── PROVIDED DATA

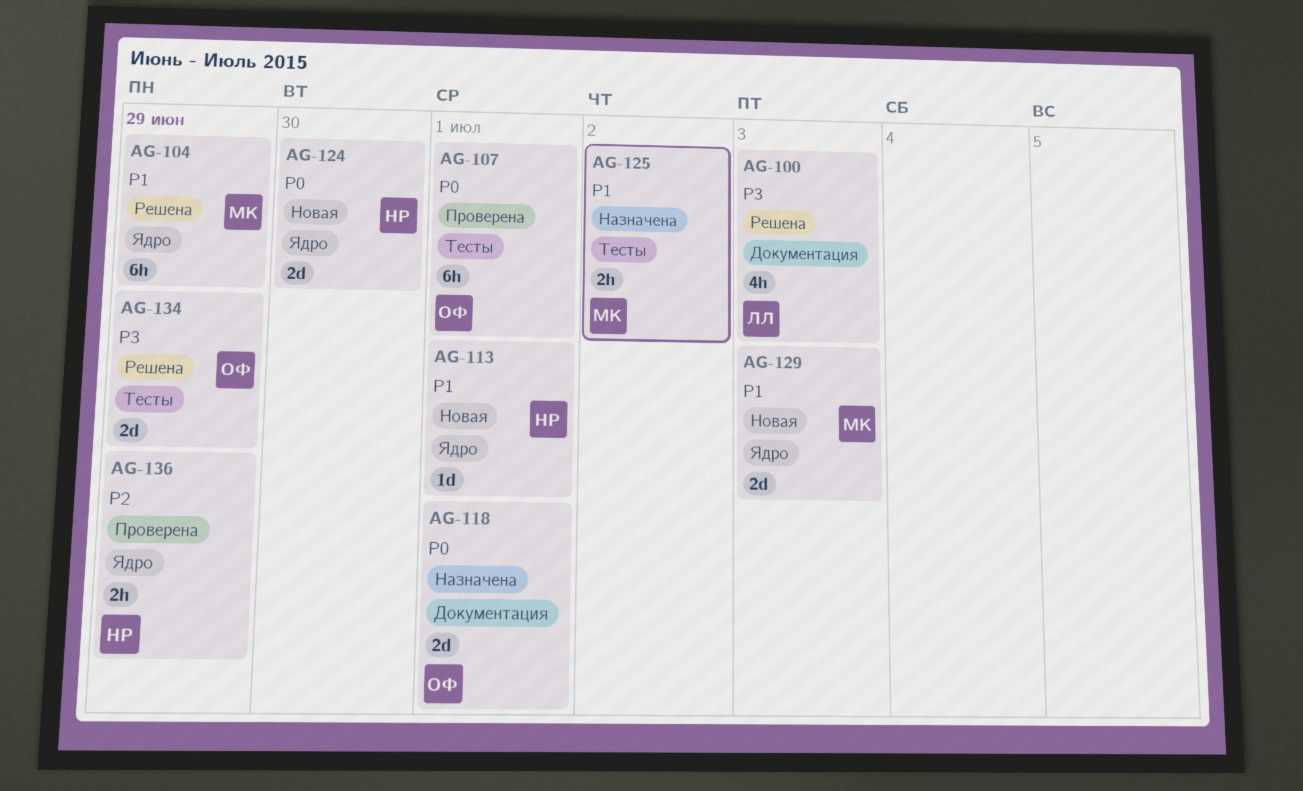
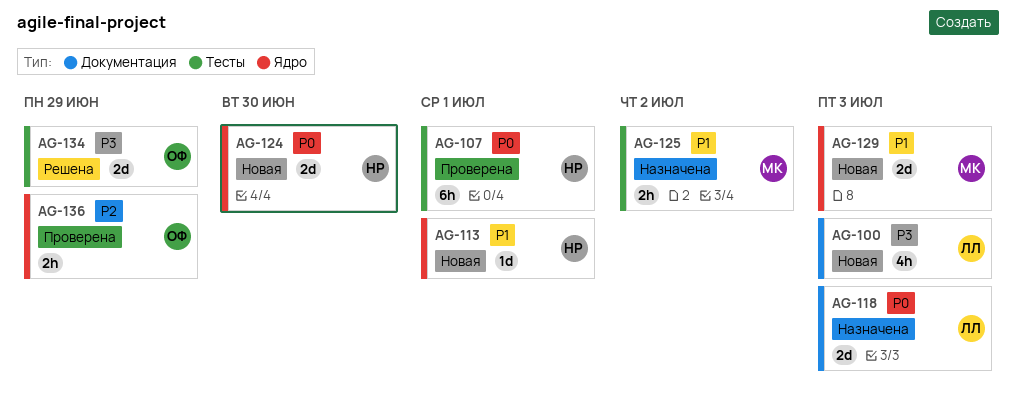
AG-100, status: Решена -> Новая
AG-104: present -> none
AG-107, owner: ОФ -> НР
AG-118, owner: ОФ -> ЛЛ
AG-118, due: Jul 1 -> Jul 3
AG-136, owner: НР -> ОФ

────

◆ **TASK**: In the data above, find each line that uses the string "owner". Copy it.

◆ **ANSWER SECTION**:
AG-107, owner: ОФ -> НР
AG-118, owner: ОФ -> ЛЛ
AG-136, owner: НР -> ОФ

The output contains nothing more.